I wear this name with great pride; "LeBlanc'' The ancient Gallic Tribes were the early occupants of Normandy in the north of France. The distinguished name LeBlanc is considered to have its origins in this ancient land. It was a departure point for the Roman invasion of England. With the withdrawal of the Romans in the 4th century the area was conteniously ruled by many different, dissenting tribes.
The family name LeBlanc became influential in France where they adapted well to the varied cultures of the new region. On January 20th, 1572, the Duke of Savoie, the head of the family, was granted a Patent of Nobility, confirming the important status of this family and it's descendants.

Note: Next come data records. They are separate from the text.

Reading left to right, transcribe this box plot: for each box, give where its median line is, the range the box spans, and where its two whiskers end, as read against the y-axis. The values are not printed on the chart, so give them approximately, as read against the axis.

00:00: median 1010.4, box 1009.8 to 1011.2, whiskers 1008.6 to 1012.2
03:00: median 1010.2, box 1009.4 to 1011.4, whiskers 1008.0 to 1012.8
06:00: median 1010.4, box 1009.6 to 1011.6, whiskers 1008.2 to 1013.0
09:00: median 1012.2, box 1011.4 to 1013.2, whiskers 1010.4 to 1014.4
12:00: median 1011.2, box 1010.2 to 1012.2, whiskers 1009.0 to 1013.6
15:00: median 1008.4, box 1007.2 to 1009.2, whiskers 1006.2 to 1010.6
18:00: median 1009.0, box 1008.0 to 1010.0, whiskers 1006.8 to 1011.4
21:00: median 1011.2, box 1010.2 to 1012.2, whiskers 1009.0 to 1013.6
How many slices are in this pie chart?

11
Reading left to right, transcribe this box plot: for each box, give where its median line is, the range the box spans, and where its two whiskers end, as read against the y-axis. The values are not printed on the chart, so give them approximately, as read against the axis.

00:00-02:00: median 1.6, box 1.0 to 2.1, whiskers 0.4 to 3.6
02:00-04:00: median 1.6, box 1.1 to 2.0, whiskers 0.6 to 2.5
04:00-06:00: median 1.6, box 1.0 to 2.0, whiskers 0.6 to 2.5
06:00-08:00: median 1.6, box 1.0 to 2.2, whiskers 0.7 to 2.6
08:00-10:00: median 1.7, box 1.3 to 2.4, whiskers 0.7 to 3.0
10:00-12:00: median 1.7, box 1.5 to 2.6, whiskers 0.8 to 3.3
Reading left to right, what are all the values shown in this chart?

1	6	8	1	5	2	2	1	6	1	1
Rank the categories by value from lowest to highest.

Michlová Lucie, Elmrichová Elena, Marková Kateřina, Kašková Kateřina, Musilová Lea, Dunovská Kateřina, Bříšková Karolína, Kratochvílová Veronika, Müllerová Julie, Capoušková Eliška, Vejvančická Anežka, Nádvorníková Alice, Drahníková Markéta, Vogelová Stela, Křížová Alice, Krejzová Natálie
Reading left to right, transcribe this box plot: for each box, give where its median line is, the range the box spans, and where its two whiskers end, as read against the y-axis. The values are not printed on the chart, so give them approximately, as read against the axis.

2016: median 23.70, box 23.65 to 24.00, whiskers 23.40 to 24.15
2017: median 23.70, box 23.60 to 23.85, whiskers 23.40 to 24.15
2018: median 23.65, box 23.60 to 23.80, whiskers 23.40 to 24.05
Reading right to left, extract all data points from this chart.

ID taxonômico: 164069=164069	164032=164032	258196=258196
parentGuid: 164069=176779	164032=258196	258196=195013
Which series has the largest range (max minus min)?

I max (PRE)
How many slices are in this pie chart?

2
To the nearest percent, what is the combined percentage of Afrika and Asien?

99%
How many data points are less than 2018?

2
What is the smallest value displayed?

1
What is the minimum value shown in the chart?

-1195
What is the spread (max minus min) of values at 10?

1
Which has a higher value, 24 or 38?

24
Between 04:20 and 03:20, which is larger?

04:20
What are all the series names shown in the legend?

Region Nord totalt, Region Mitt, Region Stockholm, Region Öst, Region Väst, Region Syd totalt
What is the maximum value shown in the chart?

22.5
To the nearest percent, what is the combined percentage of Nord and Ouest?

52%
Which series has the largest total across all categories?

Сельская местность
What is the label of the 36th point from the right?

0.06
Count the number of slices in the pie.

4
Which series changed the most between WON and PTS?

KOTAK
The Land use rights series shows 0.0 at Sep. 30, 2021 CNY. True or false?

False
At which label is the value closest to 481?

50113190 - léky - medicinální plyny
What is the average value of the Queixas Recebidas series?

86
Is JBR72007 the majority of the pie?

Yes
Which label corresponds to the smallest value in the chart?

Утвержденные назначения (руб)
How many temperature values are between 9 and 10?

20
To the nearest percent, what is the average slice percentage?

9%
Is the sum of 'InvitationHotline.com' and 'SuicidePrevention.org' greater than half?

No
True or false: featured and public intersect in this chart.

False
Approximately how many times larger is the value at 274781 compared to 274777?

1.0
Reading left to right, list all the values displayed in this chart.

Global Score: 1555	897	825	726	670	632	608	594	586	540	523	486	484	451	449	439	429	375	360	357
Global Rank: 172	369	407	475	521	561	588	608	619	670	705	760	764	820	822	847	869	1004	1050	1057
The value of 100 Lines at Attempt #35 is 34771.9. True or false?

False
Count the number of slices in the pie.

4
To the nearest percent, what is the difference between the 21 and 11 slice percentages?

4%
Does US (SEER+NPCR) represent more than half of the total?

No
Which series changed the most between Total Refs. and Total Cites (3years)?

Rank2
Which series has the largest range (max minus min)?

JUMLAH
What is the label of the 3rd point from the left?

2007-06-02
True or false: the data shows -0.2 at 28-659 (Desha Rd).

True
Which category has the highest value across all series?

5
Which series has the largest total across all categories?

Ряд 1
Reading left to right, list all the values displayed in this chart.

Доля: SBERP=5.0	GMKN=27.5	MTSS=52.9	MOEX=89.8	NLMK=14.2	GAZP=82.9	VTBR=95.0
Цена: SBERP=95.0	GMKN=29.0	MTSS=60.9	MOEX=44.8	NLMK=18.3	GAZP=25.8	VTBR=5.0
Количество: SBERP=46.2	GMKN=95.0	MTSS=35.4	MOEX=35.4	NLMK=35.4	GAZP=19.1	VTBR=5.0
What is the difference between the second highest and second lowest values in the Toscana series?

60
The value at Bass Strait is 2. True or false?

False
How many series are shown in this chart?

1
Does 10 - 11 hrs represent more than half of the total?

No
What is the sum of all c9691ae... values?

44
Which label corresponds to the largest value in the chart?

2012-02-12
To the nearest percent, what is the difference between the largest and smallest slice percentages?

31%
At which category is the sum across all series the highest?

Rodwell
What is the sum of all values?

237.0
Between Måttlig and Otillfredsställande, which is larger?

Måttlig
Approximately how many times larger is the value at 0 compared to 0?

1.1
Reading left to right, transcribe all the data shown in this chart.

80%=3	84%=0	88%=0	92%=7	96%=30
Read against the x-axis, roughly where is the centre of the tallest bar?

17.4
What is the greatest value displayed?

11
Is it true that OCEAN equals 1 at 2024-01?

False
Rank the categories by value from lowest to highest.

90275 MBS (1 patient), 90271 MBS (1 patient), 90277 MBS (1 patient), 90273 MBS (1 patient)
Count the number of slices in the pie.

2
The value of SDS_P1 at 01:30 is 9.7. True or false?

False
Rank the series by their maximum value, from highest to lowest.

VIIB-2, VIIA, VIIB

Later, amongst the settlers in North America with this distinguished name LeBlanc were Andre LeBlanc who landed in Canada in 1632. More recent French settlers, as well as descendants of the earlier arrivals followed opportunities westward.
In 1643, 109 years after the first landings by Cartier, there were still only about 300 Canadiens in Quebec, by 1663 still only 500, however 2,000 French settlers would arrive during the next decade. The git trade was developed and attracted migrants, noth noble and commoner from France. 15,000 explorers left Montreal in the late 17th and 18th centuries. Migration from France to New France or Quebec as it was now more commonly called, continued until the colony fell to the English in 1759. By 1675, there were 7000 French in Quebec. By the same year the Acadian presence in Nova Scotia, New Brunswick and Prince Edward Island had reached 500. In 1755, 10,000 French Acadians refused to take an oath of allegience to England and were 'dispersed among his Majesty;s Colonies upon the Continent of America'' - Many later made their way to Louisiana, where they became cajuns.
In recent times, those of the distinguished name LeBlanc are very prominent in social, business, cultural, religious and political affairs.
Coat of Arms Motto: ''Sans tache'' I wear this name with pride, I am a LeBlanc.